*Your goal*
Transcribe every line of text in the data below, copying each one character for character in its original order.

------------------------------

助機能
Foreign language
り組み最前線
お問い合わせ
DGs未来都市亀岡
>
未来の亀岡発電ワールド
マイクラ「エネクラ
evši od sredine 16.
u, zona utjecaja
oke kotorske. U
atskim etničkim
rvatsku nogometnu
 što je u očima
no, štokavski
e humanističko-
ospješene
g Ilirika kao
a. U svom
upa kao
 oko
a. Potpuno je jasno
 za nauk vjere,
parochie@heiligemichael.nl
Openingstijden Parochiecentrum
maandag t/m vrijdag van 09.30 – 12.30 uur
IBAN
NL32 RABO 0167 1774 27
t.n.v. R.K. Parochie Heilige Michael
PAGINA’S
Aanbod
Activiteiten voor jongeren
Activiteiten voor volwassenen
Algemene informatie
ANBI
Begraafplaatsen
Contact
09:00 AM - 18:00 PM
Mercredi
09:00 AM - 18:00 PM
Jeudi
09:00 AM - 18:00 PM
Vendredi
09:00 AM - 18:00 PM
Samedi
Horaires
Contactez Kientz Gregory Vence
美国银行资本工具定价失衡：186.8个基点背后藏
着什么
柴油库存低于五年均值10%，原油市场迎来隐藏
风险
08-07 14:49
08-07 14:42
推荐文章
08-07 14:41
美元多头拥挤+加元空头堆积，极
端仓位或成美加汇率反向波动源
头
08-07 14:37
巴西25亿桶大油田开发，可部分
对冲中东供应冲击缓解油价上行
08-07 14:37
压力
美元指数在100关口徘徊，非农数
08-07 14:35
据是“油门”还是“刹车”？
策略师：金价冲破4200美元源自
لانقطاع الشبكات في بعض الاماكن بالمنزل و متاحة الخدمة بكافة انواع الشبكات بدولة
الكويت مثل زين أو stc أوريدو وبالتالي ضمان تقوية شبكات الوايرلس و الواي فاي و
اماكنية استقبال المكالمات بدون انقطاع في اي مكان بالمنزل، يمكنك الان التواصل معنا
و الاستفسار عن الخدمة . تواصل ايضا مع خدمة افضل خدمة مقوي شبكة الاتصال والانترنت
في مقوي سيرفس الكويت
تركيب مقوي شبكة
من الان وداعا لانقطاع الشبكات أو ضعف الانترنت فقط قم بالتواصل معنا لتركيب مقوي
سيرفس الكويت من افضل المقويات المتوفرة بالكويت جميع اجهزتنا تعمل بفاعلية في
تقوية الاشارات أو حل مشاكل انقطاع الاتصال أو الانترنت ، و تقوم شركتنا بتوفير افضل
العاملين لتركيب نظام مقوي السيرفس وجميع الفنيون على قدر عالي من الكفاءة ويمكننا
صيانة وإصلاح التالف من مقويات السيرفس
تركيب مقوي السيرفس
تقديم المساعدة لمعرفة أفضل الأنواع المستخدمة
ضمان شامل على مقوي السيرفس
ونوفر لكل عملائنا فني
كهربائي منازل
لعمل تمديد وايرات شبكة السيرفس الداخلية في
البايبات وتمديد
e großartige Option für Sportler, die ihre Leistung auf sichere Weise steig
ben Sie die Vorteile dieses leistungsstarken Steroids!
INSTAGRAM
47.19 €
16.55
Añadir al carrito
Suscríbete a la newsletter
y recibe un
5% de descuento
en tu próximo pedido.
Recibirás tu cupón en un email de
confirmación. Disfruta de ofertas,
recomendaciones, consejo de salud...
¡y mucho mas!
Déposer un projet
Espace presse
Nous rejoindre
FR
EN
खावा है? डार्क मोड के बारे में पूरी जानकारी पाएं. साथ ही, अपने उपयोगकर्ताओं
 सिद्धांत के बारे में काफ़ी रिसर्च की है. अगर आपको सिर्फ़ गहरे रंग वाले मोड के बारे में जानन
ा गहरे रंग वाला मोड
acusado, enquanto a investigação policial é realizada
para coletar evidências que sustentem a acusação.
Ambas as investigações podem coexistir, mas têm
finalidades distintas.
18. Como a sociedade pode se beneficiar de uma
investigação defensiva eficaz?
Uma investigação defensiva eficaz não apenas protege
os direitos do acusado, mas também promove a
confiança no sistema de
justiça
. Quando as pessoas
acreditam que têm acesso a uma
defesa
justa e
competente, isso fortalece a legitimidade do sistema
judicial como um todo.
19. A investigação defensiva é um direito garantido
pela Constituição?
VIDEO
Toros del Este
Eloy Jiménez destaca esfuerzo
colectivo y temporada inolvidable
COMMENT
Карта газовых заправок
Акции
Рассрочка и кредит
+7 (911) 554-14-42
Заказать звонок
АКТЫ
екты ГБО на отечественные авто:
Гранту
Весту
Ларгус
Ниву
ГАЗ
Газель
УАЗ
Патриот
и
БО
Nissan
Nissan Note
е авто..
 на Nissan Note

------------------------------

*Answer*
助機能
Foreign language
り組み最前線
お問い合わせ
DGs未来都市亀岡
>
未来の亀岡発電ワールド
マイクラ「エネクラ
evši od sredine 16.
u, zona utjecaja
oke kotorske. U
atskim etničkim
rvatsku nogometnu
 što je u očima
no, štokavski
e humanističko-
ospješene
g Ilirika kao
a. U svom
upa kao
 oko
a. Potpuno je jasno
 za nauk vjere,
parochie@heiligemichael.nl
Openingstijden Parochiecentrum
maandag t/m vrijdag van 09.30 – 12.30 uur
IBAN
NL32 RABO 0167 1774 27
t.n.v. R.K. Parochie Heilige Michael
PAGINA’S
Aanbod
Activiteiten voor jongeren
Activiteiten voor volwassenen
Algemene informatie
ANBI
Begraafplaatsen
Contact
09:00 AM - 18:00 PM
Mercredi
09:00 AM - 18:00 PM
Jeudi
09:00 AM - 18:00 PM
Vendredi
09:00 AM - 18:00 PM
Samedi
Horaires
Contactez Kientz Gregory Vence
美国银行资本工具定价失衡：186.8个基点背后藏
着什么
柴油库存低于五年均值10%，原油市场迎来隐藏
风险
08-07 14:49
08-07 14:42
推荐文章
08-07 14:41
美元多头拥挤+加元空头堆积，极
端仓位或成美加汇率反向波动源
头
08-07 14:37
巴西25亿桶大油田开发，可部分
对冲中东供应冲击缓解油价上行
08-07 14:37
压力
美元指数在100关口徘徊，非农数
08-07 14:35
据是“油门”还是“刹车”？
策略师：金价冲破4200美元源自
لانقطاع الشبكات في بعض الاماكن بالمنزل و متاحة الخدمة بكافة انواع الشبكات بدولة
الكويت مثل زين أو stc أوريدو وبالتالي ضمان تقوية شبكات الوايرلس و الواي فاي و
اماكنية استقبال المكالمات بدون انقطاع في اي مكان بالمنزل، يمكنك الان التواصل معنا
و الاستفسار عن الخدمة . تواصل ايضا مع خدمة افضل خدمة مقوي شبكة الاتصال والانترنت
في مقوي سيرفس الكويت
تركيب مقوي شبكة
من الان وداعا لانقطاع الشبكات أو ضعف الانترنت فقط قم بالتواصل معنا لتركيب مقوي
سيرفس الكويت من افضل المقويات المتوفرة بالكويت جميع اجهزتنا تعمل بفاعلية في
تقوية الاشارات أو حل مشاكل انقطاع الاتصال أو الانترنت ، و تقوم شركتنا بتوفير افضل
العاملين لتركيب نظام مقوي السيرفس وجميع الفنيون على قدر عالي من الكفاءة ويمكننا
صيانة وإصلاح التالف من مقويات السيرفس
تركيب مقوي السيرفس
تقديم المساعدة لمعرفة أفضل الأنواع المستخدمة
ضمان شامل على مقوي السيرفس
ونوفر لكل عملائنا فني
كهربائي منازل
لعمل تمديد وايرات شبكة السيرفس الداخلية في
البايبات وتمديد
e großartige Option für Sportler, die ihre Leistung auf sichere Weise steig
ben Sie die Vorteile dieses leistungsstarken Steroids!
INSTAGRAM
47.19 €
16.55
Añadir al carrito
Suscríbete a la newsletter
y recibe un
5% de descuento
en tu próximo pedido.
Recibirás tu cupón en un email de
confirmación. Disfruta de ofertas,
recomendaciones, consejo de salud...
¡y mucho mas!
Déposer un projet
Espace presse
Nous rejoindre
FR
EN
खावा है? डार्क मोड के बारे में पूरी जानकारी पाएं. साथ ही, अपने उपयोगकर्ताओं
 सिद्धांत के बारे में काफ़ी रिसर्च की है. अगर आपको सिर्फ़ गहरे रंग वाले मोड के बारे में जानन
ा गहरे रंग वाला मोड
acusado, enquanto a investigação policial é realizada
para coletar evidências que sustentem a acusação.
Ambas as investigações podem coexistir, mas têm
finalidades distintas.
18. Como a sociedade pode se beneficiar de uma
investigação defensiva eficaz?
Uma investigação defensiva eficaz não apenas protege
os direitos do acusado, mas também promove a
confiança no sistema de
justiça
. Quando as pessoas
acreditam que têm acesso a uma
defesa
justa e
competente, isso fortalece a legitimidade do sistema
judicial como um todo.
19. A investigação defensiva é um direito garantido
pela Constituição?
VIDEO
Toros del Este
Eloy Jiménez destaca esfuerzo
colectivo y temporada inolvidable
COMMENT
Карта газовых заправок
Акции
Рассрочка и кредит
+7 (911) 554-14-42
Заказать звонок
АКТЫ
екты ГБО на отечественные авто:
Гранту
Весту
Ларгус
Ниву
ГАЗ
Газель
УАЗ
Патриот
и
БО
Nissan
Nissan Note
е авто..
 на Nissan Note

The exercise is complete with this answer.